## Brief
Transcribe each record exactly. Omit the pictures.

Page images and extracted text
####
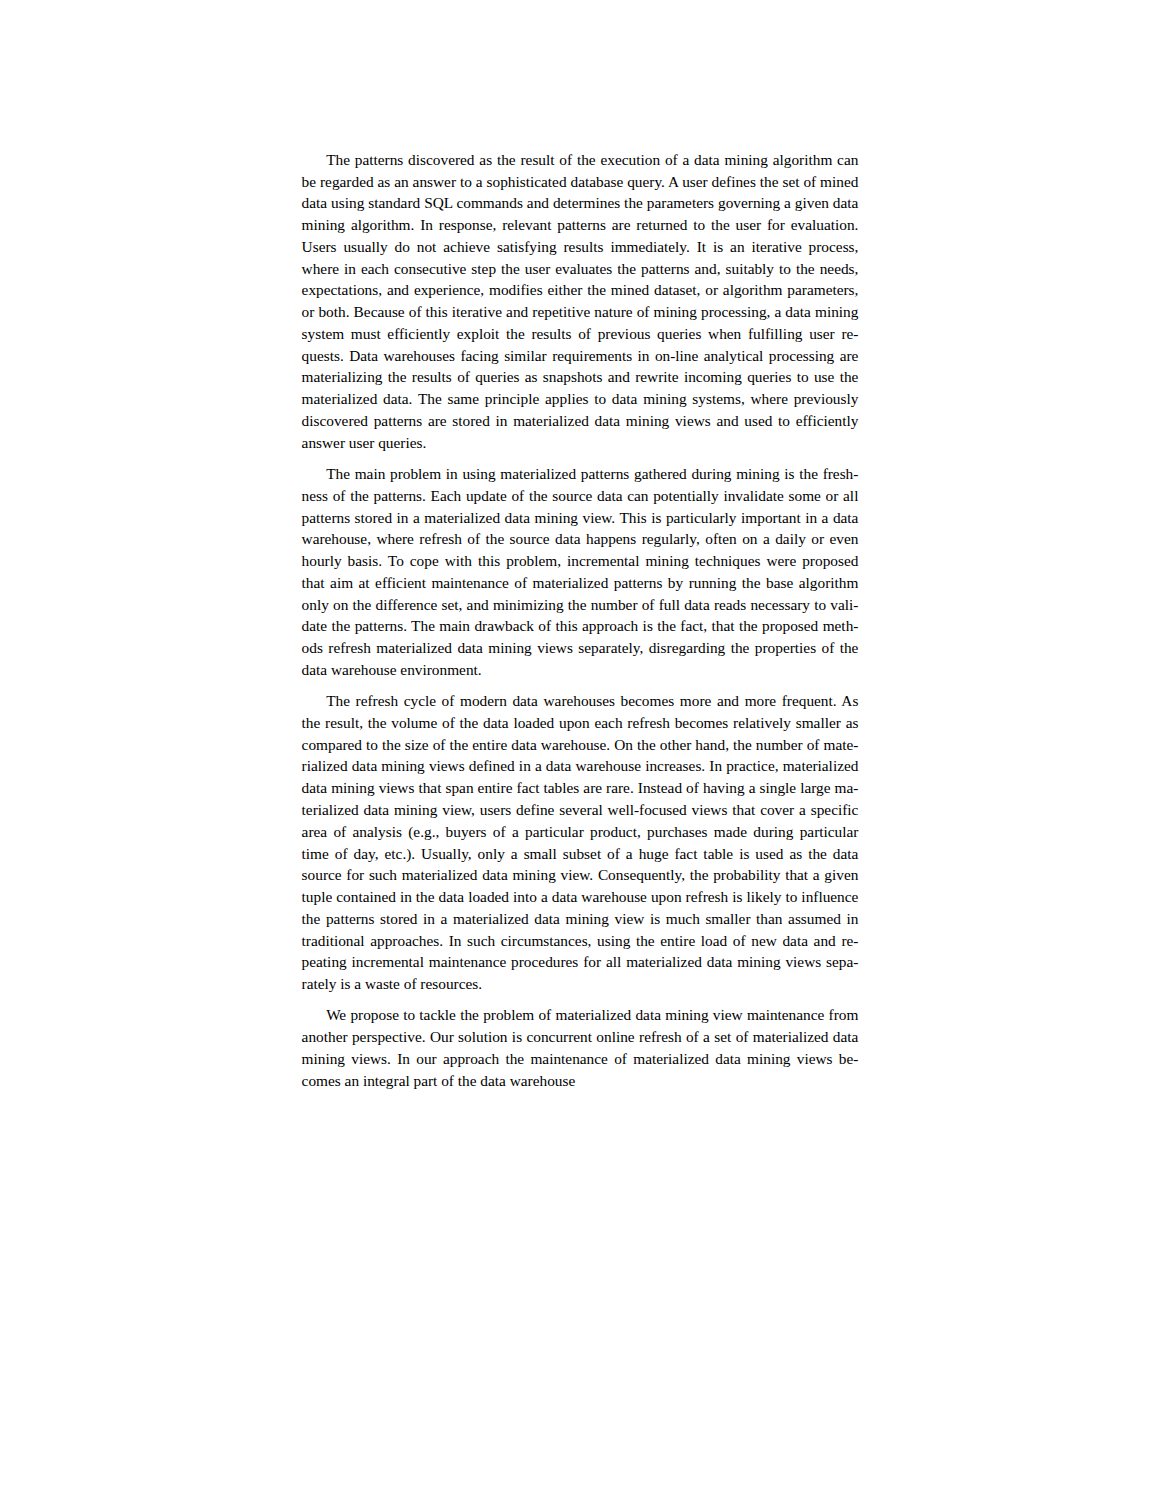The patterns discovered as the result of the execution of a data mining algorithm can be regarded as an answer to a sophisticated database query. A user defines the set of mined data using standard SQL commands and determines the parameters governing a given data mining algorithm. In response, relevant patterns are returned to the user for evaluation. Users usually do not achieve satisfying results immediately. It is an iterative process, where in each consecutive step the user evaluates the patterns and, suitably to the needs, expectations, and experience, modifies either the mined dataset, or algorithm parameters, or both. Because of this iterative and repetitive nature of mining processing, a data mining system must efficiently exploit the results of previous queries when fulfilling user requests. Data warehouses facing similar requirements in on-line analytical processing are materializing the results of queries as snapshots and rewrite incoming queries to use the materialized data. The same principle applies to data mining systems, where previously discovered patterns are stored in materialized data mining views and used to efficiently answer user queries.
The main problem in using materialized patterns gathered during mining is the freshness of the patterns. Each update of the source data can potentially invalidate some or all patterns stored in a materialized data mining view. This is particularly important in a data warehouse, where refresh of the source data happens regularly, often on a daily or even hourly basis. To cope with this problem, incremental mining techniques were proposed that aim at efficient maintenance of materialized patterns by running the base algorithm only on the difference set, and minimizing the number of full data reads necessary to validate the patterns. The main drawback of this approach is the fact, that the proposed methods refresh materialized data mining views separately, disregarding the properties of the data warehouse environment.
The refresh cycle of modern data warehouses becomes more and more frequent. As the result, the volume of the data loaded upon each refresh becomes relatively smaller as compared to the size of the entire data warehouse. On the other hand, the number of materialized data mining views defined in a data warehouse increases. In practice, materialized data mining views that span entire fact tables are rare. Instead of having a single large materialized data mining view, users define several well-focused views that cover a specific area of analysis (e.g., buyers of a particular product, purchases made during particular time of day, etc.). Usually, only a small subset of a huge fact table is used as the data source for such materialized data mining view. Consequently, the probability that a given tuple contained in the data loaded into a data warehouse upon refresh is likely to influence the patterns stored in a materialized data mining view is much smaller than assumed in traditional approaches. In such circumstances, using the entire load of new data and repeating incremental maintenance procedures for all materialized data mining views separately is a waste of resources.
We propose to tackle the problem of materialized data mining view maintenance from another perspective. Our solution is concurrent online refresh of a set of materialized data mining views. In our approach the maintenance of materialized data mining views becomes an integral part of the data warehouse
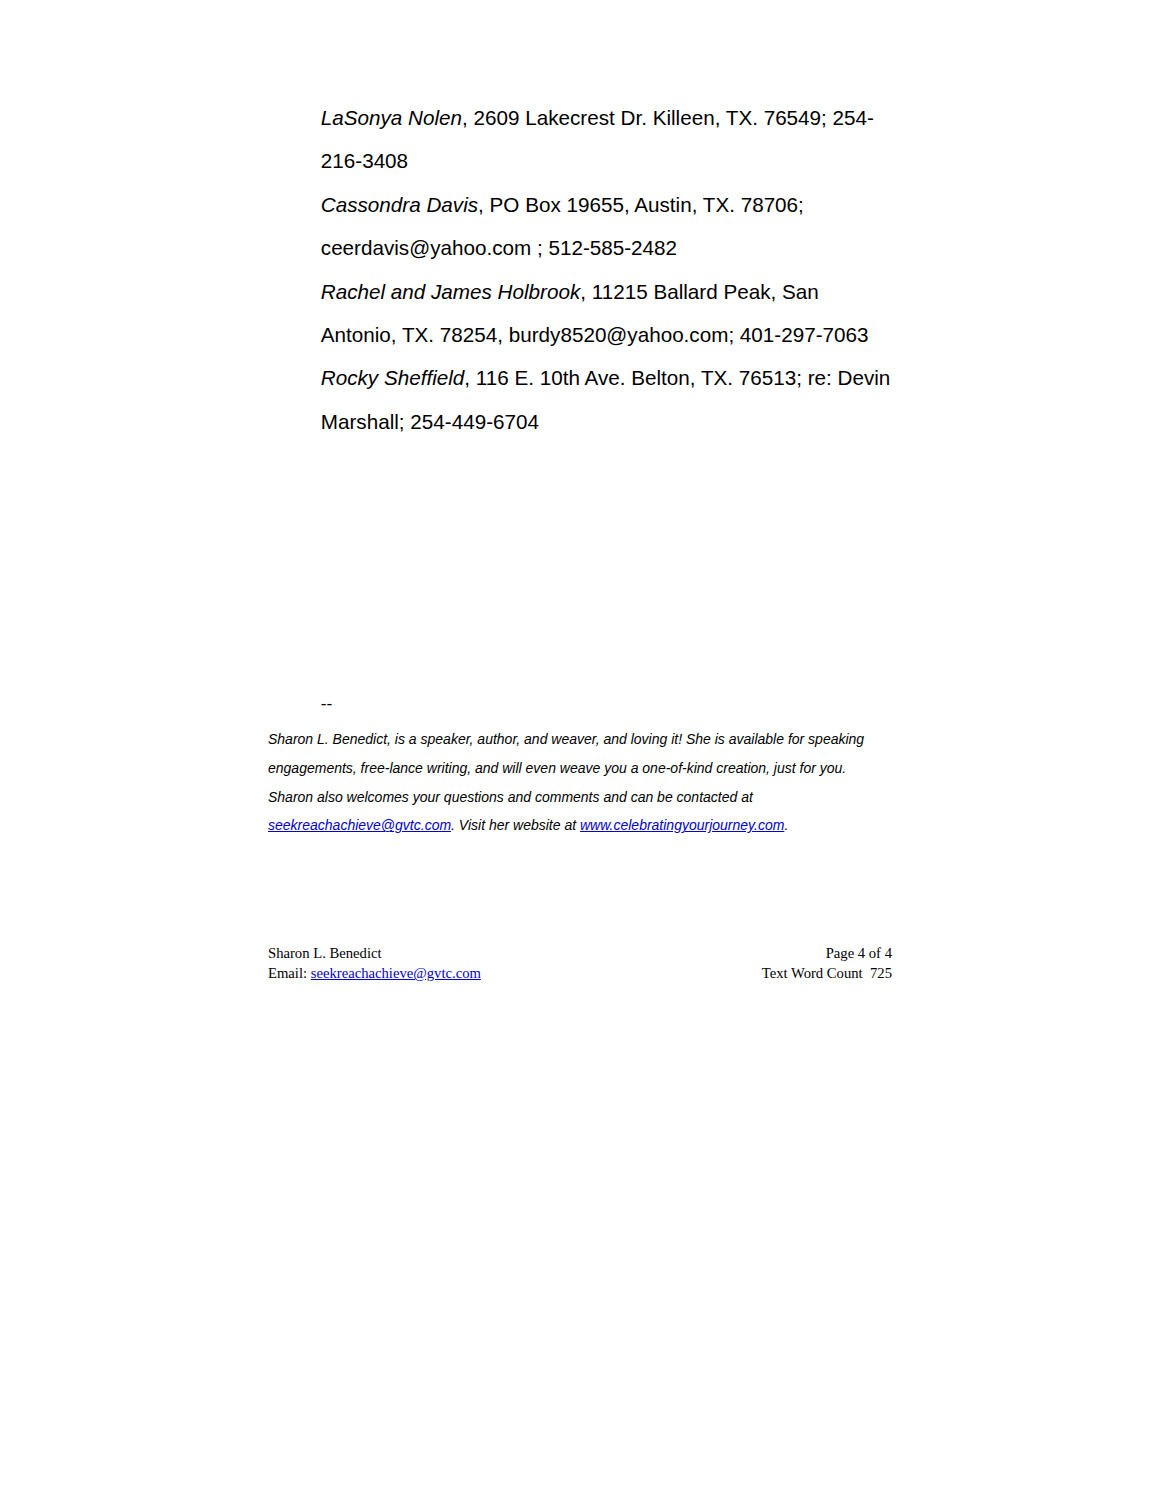LaSonya Nolen, 2609 Lakecrest Dr. Killeen, TX. 76549; 254-216-3408
Cassondra Davis, PO Box 19655, Austin, TX. 78706; ceerdavis@yahoo.com ; 512-585-2482
Rachel and James Holbrook, 11215 Ballard Peak, San Antonio, TX. 78254, burdy8520@yahoo.com; 401-297-7063
Rocky Sheffield, 116 E. 10th Ave. Belton, TX. 76513; re: Devin Marshall; 254-449-6704
--
Sharon L. Benedict, is a speaker, author, and weaver, and loving it! She is available for speaking engagements, free-lance writing, and will even weave you a one-of-kind creation, just for you. Sharon also welcomes your questions and comments and can be contacted at seekreachachieve@gvtc.com. Visit her website at www.celebratingyourjourney.com.
Sharon L. Benedict
Email: seekreachachieve@gvtc.com
Page 4 of 4
Text Word Count 725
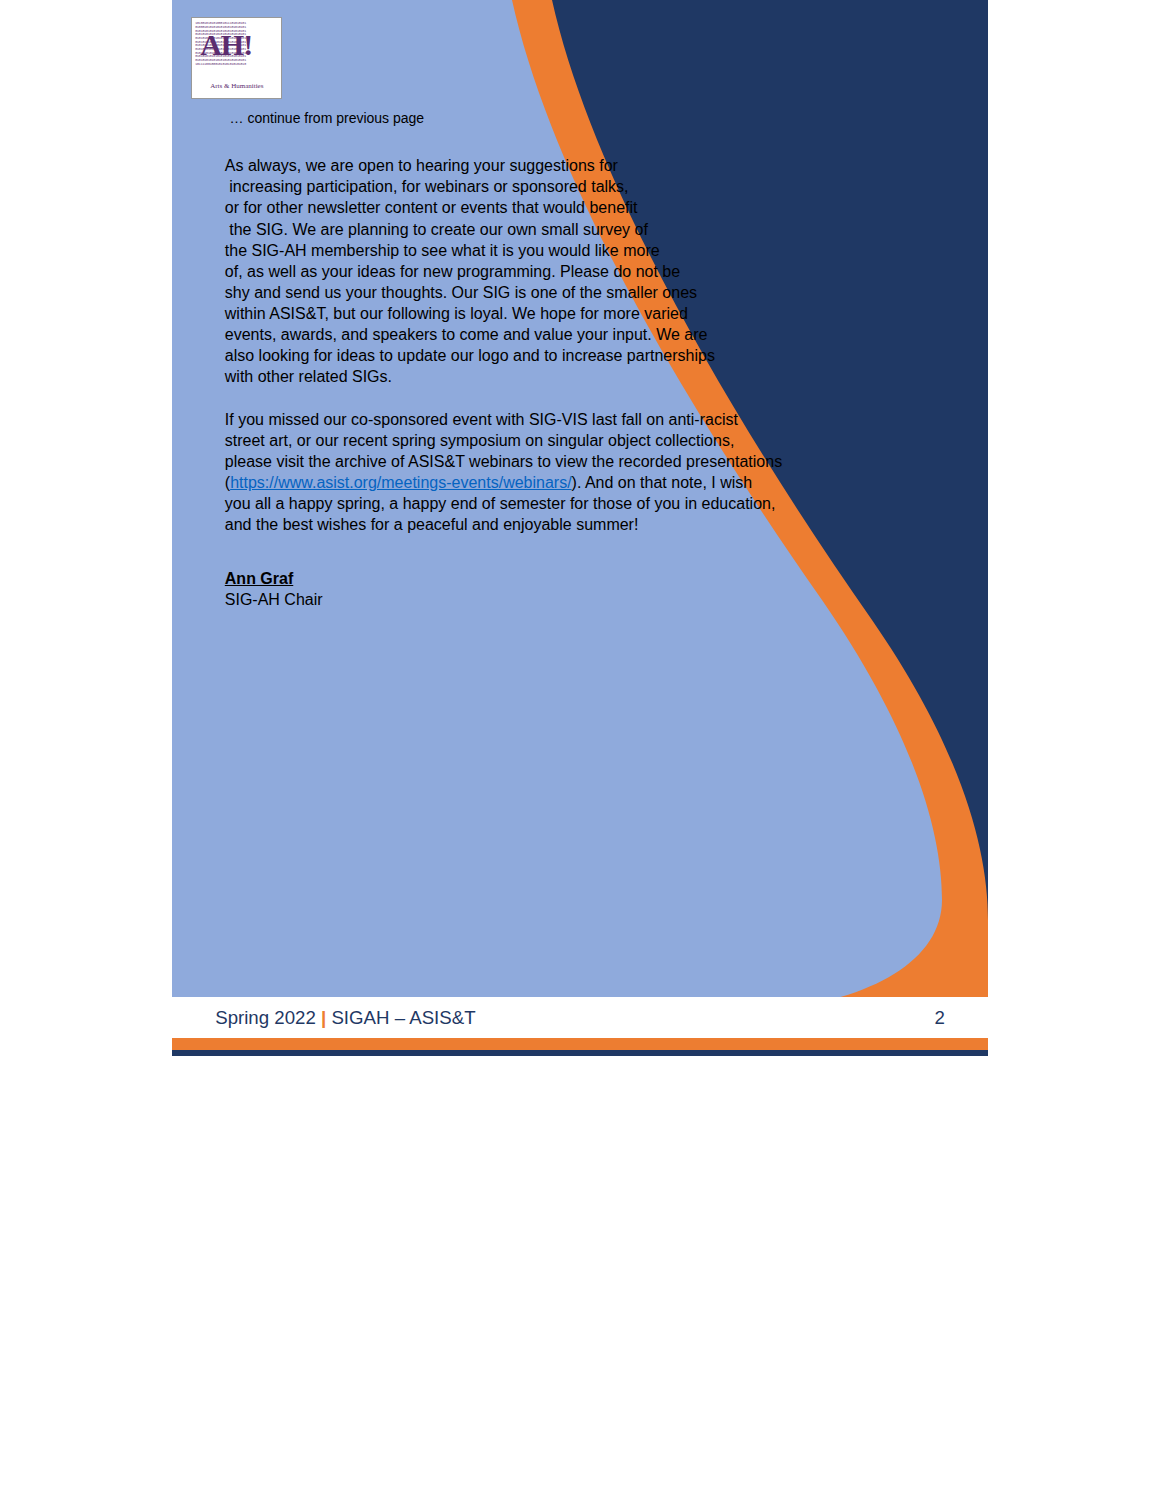1010010101010001011101010101
0100010101010101010101010101
0101010101010101010101010101
0101010101010101010101010101
0101010101010101010101010101
0101010101010101010101010101
0101010101010101010101010101
0101010101010101010101010101
0101010101010101010101010101
0101010101010101010101010101
0101010101010101010101010101
1011110010001010101010101010
AH!
Arts & Humanities
… continue from previous page
As always, we are open to hearing your suggestions for
increasing participation, for webinars or sponsored talks,
or for other newsletter content or events that would benefit
the SIG. We are planning to create our own small survey of
the SIG-AH membership to see what it is you would like more
of, as well as your ideas for new programming. Please do not be
shy and send us your thoughts. Our SIG is one of the smaller ones
within ASIS&T, but our following is loyal. We hope for more varied
events, awards, and speakers to come and value your input. We are
also looking for ideas to update our logo and to increase partnerships
with other related SIGs.
If you missed our co-sponsored event with SIG-VIS last fall on anti-racist
street art, or our recent spring symposium on singular object collections,
please visit the archive of ASIS&T webinars to view the recorded presentations
(https://www.asist.org/meetings-events/webinars/). And on that note, I wish
you all a happy spring, a happy end of semester for those of you in education,
and the best wishes for a peaceful and enjoyable summer!
Ann Graf
SIG-AH Chair
Spring 2022 | SIGAH – ASIS&T
2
####
## Solution to this task
The patterns discovered as the result of the execution of a data mining algorithm can be regarded as an answer to a sophisticated database query. A user defines the set of mined data using standard SQL commands and determines the parameters governing a given data mining algorithm. In response, relevant patterns are returned to the user for evaluation. Users usually do not achieve satisfying results immediately. It is an iterative process, where in each consecutive step the user evaluates the patterns and, suitably to the needs, expectations, and experience, modifies either the mined dataset, or algorithm parameters, or both. Because of this iterative and repetitive nature of mining processing, a data mining system must efficiently exploit the results of previous queries when fulfilling user requests. Data warehouses facing similar requirements in on-line analytical processing are materializing the results of queries as snapshots and rewrite incoming queries to use the materialized data. The same principle applies to data mining systems, where previously discovered patterns are stored in materialized data mining views and used to efficiently answer user queries.
The main problem in using materialized patterns gathered during mining is the freshness of the patterns. Each update of the source data can potentially invalidate some or all patterns stored in a materialized data mining view. This is particularly important in a data warehouse, where refresh of the source data happens regularly, often on a daily or even hourly basis. To cope with this problem, incremental mining techniques were proposed that aim at efficient maintenance of materialized patterns by running the base algorithm only on the difference set, and minimizing the number of full data reads necessary to validate the patterns. The main drawback of this approach is the fact, that the proposed methods refresh materialized data mining views separately, disregarding the properties of the data warehouse environment.
The refresh cycle of modern data warehouses becomes more and more frequent. As the result, the volume of the data loaded upon each refresh becomes relatively smaller as compared to the size of the entire data warehouse. On the other hand, the number of materialized data mining views defined in a data warehouse increases. In practice, materialized data mining views that span entire fact tables are rare. Instead of having a single large materialized data mining view, users define several well-focused views that cover a specific area of analysis (e.g., buyers of a particular product, purchases made during particular time of day, etc.). Usually, only a small subset of a huge fact table is used as the data source for such materialized data mining view. Consequently, the probability that a given tuple contained in the data loaded into a data warehouse upon refresh is likely to influence the patterns stored in a materialized data mining view is much smaller than assumed in traditional approaches. In such circumstances, using the entire load of new data and repeating incremental maintenance procedures for all materialized data mining views separately is a waste of resources.
We propose to tackle the problem of materialized data mining view maintenance from another perspective. Our solution is concurrent online refresh of a set of materialized data mining views. In our approach the maintenance of materialized data mining views becomes an integral part of the data warehouse
LaSonya Nolen, 2609 Lakecrest Dr. Killeen, TX. 76549; 254-216-3408
Cassondra Davis, PO Box 19655, Austin, TX. 78706; ceerdavis@yahoo.com ; 512-585-2482
Rachel and James Holbrook, 11215 Ballard Peak, San Antonio, TX. 78254, burdy8520@yahoo.com; 401-297-7063
Rocky Sheffield, 116 E. 10th Ave. Belton, TX. 76513; re: Devin Marshall; 254-449-6704
--
Sharon L. Benedict, is a speaker, author, and weaver, and loving it! She is available for speaking engagements, free-lance writing, and will even weave you a one-of-kind creation, just for you. Sharon also welcomes your questions and comments and can be contacted at seekreachachieve@gvtc.com. Visit her website at www.celebratingyourjourney.com.
Sharon L. Benedict
Email: seekreachachieve@gvtc.com
Page 4 of 4
Text Word Count 725
1010010101010001011101010101
0100010101010101010101010101
0101010101010101010101010101
0101010101010101010101010101
0101010101010101010101010101
0101010101010101010101010101
0101010101010101010101010101
0101010101010101010101010101
0101010101010101010101010101
0101010101010101010101010101
0101010101010101010101010101
1011110010001010101010101010
AH!
Arts & Humanities
… continue from previous page
As always, we are open to hearing your suggestions for
increasing participation, for webinars or sponsored talks,
or for other newsletter content or events that would benefit
the SIG. We are planning to create our own small survey of
the SIG-AH membership to see what it is you would like more
of, as well as your ideas for new programming. Please do not be
shy and send us your thoughts. Our SIG is one of the smaller ones
within ASIS&T, but our following is loyal. We hope for more varied
events, awards, and speakers to come and value your input. We are
also looking for ideas to update our logo and to increase partnerships
with other related SIGs.
If you missed our co-sponsored event with SIG-VIS last fall on anti-racist
street art, or our recent spring symposium on singular object collections,
please visit the archive of ASIS&T webinars to view the recorded presentations
(https://www.asist.org/meetings-events/webinars/). And on that note, I wish
you all a happy spring, a happy end of semester for those of you in education,
and the best wishes for a peaceful and enjoyable summer!
Ann Graf
SIG-AH Chair
Spring 2022 | SIGAH – ASIS&T
2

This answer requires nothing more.